Салон лимузина был обтянут кожей, сияли лаком детали из натурального дерева. Все дышало богатством. В баре поджидало ледяное шампанское и коньяк, мерцал экран телевизора, ждал указаний компьютер.
– О, да у вас тут лэптоп, – заметила Мария родной предмет интерьера.
– И не только. А выпить хотите?
– Нет, спасибо!
– А пирожных?
– Нет!! – рявкнула Маша. Наверное, слишком резко. Но ведь ей и слышать нельзя было про пирожные! – У вас и это имеется?

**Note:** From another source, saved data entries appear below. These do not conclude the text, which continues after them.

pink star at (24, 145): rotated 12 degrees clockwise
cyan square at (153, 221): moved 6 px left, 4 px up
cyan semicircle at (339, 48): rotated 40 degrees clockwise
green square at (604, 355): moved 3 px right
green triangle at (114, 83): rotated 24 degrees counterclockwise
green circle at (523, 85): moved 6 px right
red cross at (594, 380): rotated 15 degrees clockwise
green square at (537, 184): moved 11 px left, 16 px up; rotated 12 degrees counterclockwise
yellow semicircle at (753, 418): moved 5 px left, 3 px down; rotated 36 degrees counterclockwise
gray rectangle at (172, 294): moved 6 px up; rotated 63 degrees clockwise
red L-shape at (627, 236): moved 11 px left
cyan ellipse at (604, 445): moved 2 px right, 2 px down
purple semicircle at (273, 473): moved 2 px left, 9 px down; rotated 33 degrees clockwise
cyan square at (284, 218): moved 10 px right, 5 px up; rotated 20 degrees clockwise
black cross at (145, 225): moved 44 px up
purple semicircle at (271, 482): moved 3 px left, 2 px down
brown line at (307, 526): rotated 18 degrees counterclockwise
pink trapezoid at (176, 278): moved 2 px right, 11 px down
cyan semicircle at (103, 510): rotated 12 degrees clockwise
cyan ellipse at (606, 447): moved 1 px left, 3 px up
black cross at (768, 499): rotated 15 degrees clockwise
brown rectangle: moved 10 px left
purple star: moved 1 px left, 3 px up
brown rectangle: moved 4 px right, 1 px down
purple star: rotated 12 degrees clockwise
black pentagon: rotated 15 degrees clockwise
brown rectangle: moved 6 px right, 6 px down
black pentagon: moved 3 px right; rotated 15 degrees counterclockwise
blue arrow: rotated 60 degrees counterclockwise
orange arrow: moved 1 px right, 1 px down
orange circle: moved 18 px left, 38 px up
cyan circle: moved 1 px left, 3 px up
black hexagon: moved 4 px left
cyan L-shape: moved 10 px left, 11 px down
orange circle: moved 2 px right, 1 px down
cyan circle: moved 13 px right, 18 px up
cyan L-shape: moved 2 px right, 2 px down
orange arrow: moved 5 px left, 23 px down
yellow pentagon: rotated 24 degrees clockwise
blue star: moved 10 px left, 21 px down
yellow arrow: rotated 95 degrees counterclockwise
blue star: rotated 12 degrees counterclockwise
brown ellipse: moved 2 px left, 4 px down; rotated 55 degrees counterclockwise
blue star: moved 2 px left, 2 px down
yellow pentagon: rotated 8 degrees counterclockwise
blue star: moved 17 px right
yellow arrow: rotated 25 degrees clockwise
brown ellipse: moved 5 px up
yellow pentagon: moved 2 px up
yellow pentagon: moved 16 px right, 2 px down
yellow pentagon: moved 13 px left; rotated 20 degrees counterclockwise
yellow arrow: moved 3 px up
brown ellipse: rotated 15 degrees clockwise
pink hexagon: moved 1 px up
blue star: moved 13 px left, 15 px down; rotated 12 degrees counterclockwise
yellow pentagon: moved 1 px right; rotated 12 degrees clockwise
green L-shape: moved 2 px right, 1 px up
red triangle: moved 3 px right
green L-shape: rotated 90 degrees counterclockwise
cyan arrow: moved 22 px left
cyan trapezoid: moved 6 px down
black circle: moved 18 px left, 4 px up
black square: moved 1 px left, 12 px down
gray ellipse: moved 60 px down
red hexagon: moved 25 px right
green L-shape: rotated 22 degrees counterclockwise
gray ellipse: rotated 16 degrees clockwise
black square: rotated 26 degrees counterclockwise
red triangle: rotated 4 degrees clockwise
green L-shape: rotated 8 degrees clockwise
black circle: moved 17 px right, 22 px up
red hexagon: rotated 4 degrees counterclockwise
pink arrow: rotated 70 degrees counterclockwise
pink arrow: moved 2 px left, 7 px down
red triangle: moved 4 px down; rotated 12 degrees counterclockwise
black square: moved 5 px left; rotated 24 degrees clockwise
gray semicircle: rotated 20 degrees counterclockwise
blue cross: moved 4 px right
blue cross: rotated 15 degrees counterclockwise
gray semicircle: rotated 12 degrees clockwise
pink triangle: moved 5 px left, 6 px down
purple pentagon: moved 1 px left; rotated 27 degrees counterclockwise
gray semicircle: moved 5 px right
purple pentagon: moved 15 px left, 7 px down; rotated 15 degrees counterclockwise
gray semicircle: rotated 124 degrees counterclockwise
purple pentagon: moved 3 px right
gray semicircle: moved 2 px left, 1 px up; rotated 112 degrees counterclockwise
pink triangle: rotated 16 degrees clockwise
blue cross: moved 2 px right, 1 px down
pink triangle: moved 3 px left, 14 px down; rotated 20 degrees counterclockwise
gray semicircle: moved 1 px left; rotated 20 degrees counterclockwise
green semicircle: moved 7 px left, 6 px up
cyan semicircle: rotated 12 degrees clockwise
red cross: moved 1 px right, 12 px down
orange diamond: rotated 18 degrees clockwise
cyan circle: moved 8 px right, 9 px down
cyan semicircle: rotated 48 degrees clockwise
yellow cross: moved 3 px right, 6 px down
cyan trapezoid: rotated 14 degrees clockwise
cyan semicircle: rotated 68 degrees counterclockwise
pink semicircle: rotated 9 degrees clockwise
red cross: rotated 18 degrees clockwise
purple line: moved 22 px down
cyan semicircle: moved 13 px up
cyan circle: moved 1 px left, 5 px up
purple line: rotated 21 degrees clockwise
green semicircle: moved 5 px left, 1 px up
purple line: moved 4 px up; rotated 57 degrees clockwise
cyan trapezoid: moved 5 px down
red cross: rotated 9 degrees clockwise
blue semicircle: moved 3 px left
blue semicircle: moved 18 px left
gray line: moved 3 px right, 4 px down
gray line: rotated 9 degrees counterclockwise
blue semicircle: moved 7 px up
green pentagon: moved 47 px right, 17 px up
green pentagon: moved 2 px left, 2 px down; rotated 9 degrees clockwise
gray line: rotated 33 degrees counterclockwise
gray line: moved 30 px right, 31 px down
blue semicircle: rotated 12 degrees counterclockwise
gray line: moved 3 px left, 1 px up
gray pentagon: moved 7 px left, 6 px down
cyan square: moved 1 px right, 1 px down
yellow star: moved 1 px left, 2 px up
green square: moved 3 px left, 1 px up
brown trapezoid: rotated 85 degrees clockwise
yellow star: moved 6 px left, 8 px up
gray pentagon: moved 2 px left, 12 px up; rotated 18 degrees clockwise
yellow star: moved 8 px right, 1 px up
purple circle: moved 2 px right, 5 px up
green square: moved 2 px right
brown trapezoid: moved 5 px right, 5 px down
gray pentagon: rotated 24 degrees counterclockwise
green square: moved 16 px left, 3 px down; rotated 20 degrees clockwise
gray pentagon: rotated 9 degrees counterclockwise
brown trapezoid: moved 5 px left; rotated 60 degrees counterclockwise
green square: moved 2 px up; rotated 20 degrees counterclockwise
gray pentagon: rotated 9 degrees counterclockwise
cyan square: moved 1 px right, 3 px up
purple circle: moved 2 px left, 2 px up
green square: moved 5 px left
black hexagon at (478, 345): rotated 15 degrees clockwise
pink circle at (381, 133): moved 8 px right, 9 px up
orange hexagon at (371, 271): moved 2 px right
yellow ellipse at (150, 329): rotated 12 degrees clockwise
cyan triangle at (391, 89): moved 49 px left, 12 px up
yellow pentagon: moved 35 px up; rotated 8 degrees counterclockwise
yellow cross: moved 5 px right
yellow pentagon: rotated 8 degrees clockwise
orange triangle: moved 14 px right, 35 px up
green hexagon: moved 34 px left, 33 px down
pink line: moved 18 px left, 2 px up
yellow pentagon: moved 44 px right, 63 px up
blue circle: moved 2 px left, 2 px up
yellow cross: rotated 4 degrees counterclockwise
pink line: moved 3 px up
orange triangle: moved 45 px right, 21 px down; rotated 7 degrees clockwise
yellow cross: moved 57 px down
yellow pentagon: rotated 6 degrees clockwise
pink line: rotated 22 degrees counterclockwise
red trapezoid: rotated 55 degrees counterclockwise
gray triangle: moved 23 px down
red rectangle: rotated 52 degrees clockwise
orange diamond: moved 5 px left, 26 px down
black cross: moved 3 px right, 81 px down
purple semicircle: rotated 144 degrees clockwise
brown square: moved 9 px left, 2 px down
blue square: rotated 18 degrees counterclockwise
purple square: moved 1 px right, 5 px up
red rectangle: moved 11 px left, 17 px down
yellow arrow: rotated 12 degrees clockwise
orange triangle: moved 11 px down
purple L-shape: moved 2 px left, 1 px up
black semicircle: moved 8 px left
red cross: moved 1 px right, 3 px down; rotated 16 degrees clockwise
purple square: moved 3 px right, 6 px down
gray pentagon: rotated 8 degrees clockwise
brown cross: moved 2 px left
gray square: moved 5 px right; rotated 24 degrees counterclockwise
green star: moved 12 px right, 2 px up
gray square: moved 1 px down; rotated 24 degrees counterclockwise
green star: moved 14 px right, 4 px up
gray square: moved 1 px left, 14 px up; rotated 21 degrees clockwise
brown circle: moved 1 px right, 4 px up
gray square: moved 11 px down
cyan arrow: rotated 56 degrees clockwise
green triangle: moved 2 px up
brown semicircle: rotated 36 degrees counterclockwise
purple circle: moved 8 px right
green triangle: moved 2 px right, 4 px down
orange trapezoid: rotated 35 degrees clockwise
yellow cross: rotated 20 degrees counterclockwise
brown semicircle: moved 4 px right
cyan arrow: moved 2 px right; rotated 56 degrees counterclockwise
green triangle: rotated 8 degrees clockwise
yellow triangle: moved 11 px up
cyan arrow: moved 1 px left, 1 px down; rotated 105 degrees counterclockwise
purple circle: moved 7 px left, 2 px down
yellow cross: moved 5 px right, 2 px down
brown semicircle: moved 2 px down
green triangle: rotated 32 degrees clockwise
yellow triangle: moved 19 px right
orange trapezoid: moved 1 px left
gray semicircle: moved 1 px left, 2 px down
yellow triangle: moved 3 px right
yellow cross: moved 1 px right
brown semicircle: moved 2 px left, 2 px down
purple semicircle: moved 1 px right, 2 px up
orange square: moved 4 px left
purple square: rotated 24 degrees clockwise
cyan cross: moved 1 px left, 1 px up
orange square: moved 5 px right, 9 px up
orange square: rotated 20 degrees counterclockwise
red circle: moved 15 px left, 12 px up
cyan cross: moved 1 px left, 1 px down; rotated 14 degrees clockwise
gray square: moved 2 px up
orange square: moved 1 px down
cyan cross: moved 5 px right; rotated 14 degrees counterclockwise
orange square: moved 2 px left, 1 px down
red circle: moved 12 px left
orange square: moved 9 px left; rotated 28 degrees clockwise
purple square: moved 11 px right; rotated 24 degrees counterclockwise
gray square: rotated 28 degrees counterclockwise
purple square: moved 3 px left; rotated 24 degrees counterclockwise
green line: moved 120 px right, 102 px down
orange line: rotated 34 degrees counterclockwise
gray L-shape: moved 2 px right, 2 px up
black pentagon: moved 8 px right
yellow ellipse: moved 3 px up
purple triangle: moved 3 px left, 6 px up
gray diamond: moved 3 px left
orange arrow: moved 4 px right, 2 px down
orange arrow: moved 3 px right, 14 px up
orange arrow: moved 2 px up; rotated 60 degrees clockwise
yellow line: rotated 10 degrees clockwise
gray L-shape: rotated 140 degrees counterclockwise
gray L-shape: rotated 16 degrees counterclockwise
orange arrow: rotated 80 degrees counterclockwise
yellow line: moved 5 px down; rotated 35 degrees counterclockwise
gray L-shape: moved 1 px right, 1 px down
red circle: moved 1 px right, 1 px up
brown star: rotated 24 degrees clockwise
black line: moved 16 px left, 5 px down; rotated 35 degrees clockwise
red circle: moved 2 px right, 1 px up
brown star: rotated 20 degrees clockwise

– У меня тут как в «боинге», снаряженном для десятичасового полета, есть практически все. За исключением джакузи. А вы как-то изменились, Мария…
Естественно, Маша изменилась. Когда на ужин – одна «Активия», а на завтрак и обед – размышления о неверности супруга, вес тает быстрее, чем пенсия инвалида.
– Похудела, – призналась программистка. – Переживаю.
– Из-за чего?
– У нас собака пропала. Оставили у магазина, а он, дурачок, сбежал…
Да, хит-парад Машиных проблем выглядел так:
1. Измена Здоровякина.
2. Дерматит Стасика.
3. Исчезновение Рекса.
4. Безработица.
…
…
26. Необходимость одергивать Люсьен (та постоянно совала свой длинный нос куда не надо, и Маша, делая ей замечания, чувствовала себя деспотом и занудой).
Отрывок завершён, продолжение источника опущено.